Seria a tolerância uma exceção à regra? Ser tolerante significa aceitar o condenável sem combater? Levada ao extremo, a tolerância negaria a si própria e deixaria livres as mãos dos que querem suprimi-la. Inerte, a tolerância desconheceria o valor da luta, do combate: seria cúmplice, colaborador, da violência e da monstruosidade dos regimes políticos assassinos e genocidas.

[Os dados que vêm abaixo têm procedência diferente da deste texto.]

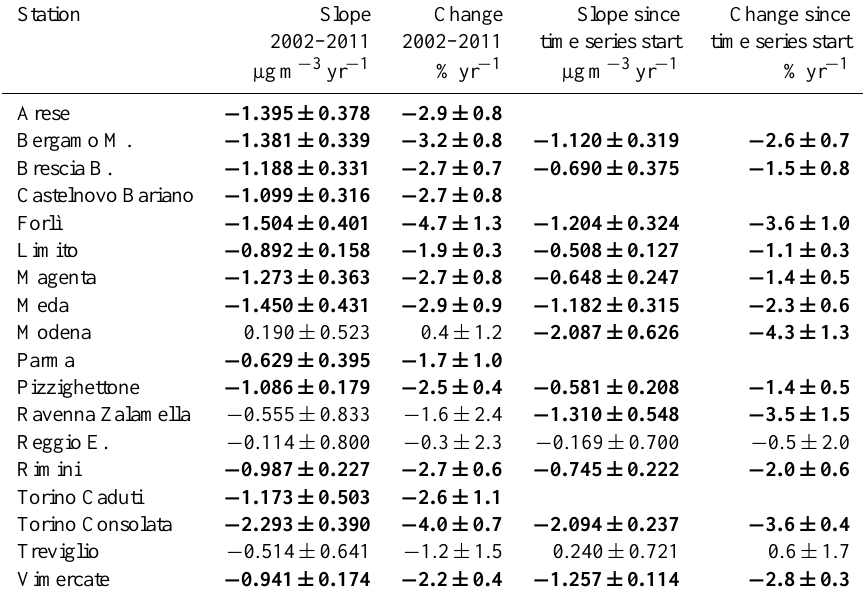
Table 2. GLS trend ( ± standard error) for deseasonalized monthly mean time series of daily PM 10 concentration. Boldfaced values indicate slope significantly different from zero at a 95% confidence level. Station Slope Change Slope since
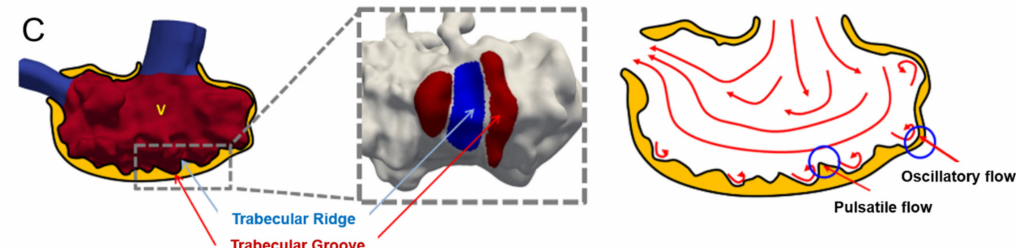
Figure 4. Blood flow in the embryonic zebrafish heart. ( A ) Velocity streamlines for three normal ventricles over the cardiac cycle. During the diastole, laminar flow with high velocity is observed at the ventricular inlet (Reproduced from Yin et al. (2020) [132]). ( B ) Instantaneous flow streamlines at atrial contraction and relaxation for different embryonic development stages ranging from 20 to 120 hpf. The atrioventricular (AV) canal is shown in the circle. At later stages of development, rotating vortices are observed in the ventricle during atrial contraction, and in the atrium during ventricular contraction. A: Atrium, V: Ventricle (Reproduced from Lee et al. (2013) [133]). ( C ) Ventricular trabeculation is observed at later stages (after 3 dpf) of development, resulting in pulsatile flow at ridges and oscillatory flow at grooves (Reproduced from Lee et al. (2018)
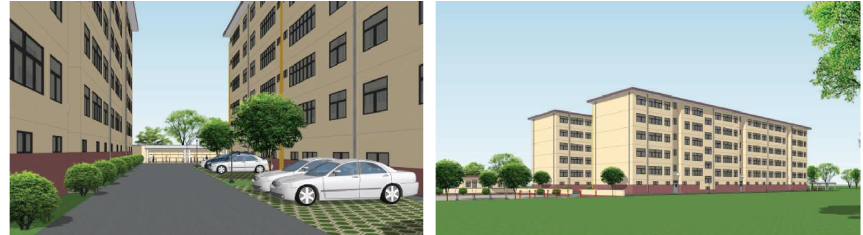
Figure 11: Schematic diagram of building style transformation of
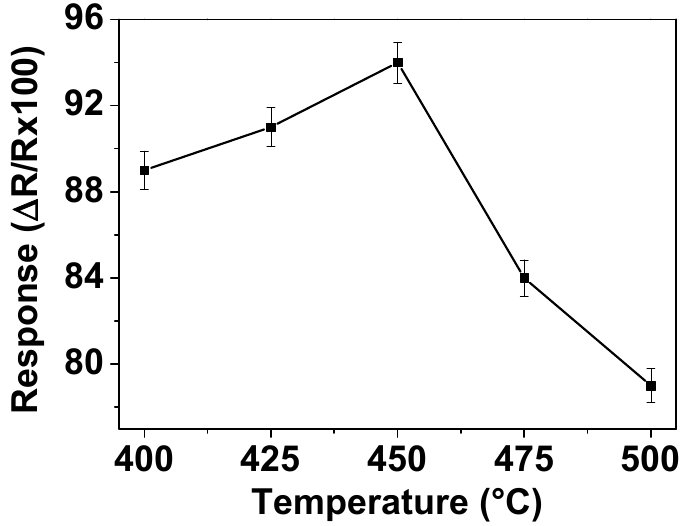
Figure 3. Response of gas sensor based on ZnO thin film to 200 ppm of NO 2 at different operating temperatures in dry air.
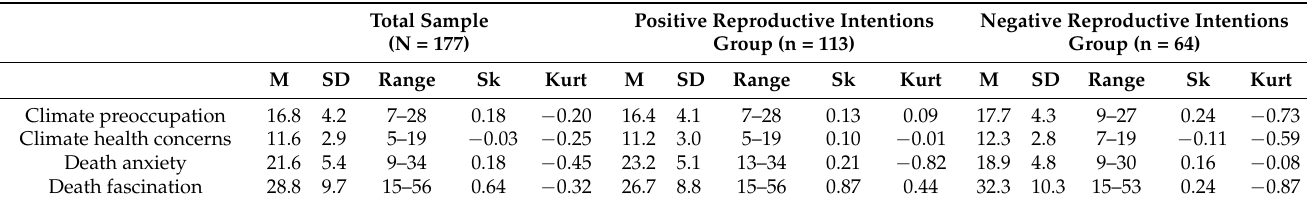
Table 2. Descriptive statistics for climate change perception, death anxiety, and death fascination in the total sample and subsamples according to reproductive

Neste ponto, chegamos ao que Karl Popper chama de “o paradoxo da tolerância: se formos de uma tolerância absoluta, mesmo para com os intolerantes, e se não defendermos a sociedade tolerante contra os seus assaltos, os tolerantes seriam aniquilados, e com eles, a tolerância”.
Tolerância não é passividade. Democracia não é fraqueza. São fatores de coesão da vida social e convalidam a força que se opõe ao fanatismo, ao sectarismo, ao autoritarismo e ao totalitarismo. Ambas protegem a sociedade pluralista do risco de se despedaçar em decorrência das diferentes visões de mundo.
A propósito, o Brasil nunca foi o paraíso da tolerância, porém, vem sendo intoxicado por uma atmosfera política marcada pelo confronto, pela raiva, pelo ódio, pelas manifestações de intolerância que ultrapassam agrupamentos sociais e penetram nas instituições políticas.
E o exemplo vem de cima. Não se ouve do Palácio do Planalto uma voz que possa apaziguar para, unindo, governar. A cada dia, sob a tragédia da pandemia, os passos que deveriam ser os mais prosaicos e corriqueiros da ordem democrática, transformam-se em confrontos.
A eleição congressual deixou um rastro de vindita no ar; o livro de um respeitável General recoloca as Forças Armada no centro do debate político; o Presidente da República assina um decreto cuja ementa bem que poderia ser “Às armas, cidadãos!”.
Para completar, o desqualificado parlamentar, Daniel Silveira (PSL-RJ) em linguagem chula, agride violentamente o Supremo Tribunal Federal, o locus, gostem ou não, é o foro regulador e adequado para resguardar e defender as liberdades democráticas.
Entram no jogo as instituições – o STF e a Câmara – para, de acordo com a lei, usar a força institucional da tolerância para punir o delinquente político. A nação exige.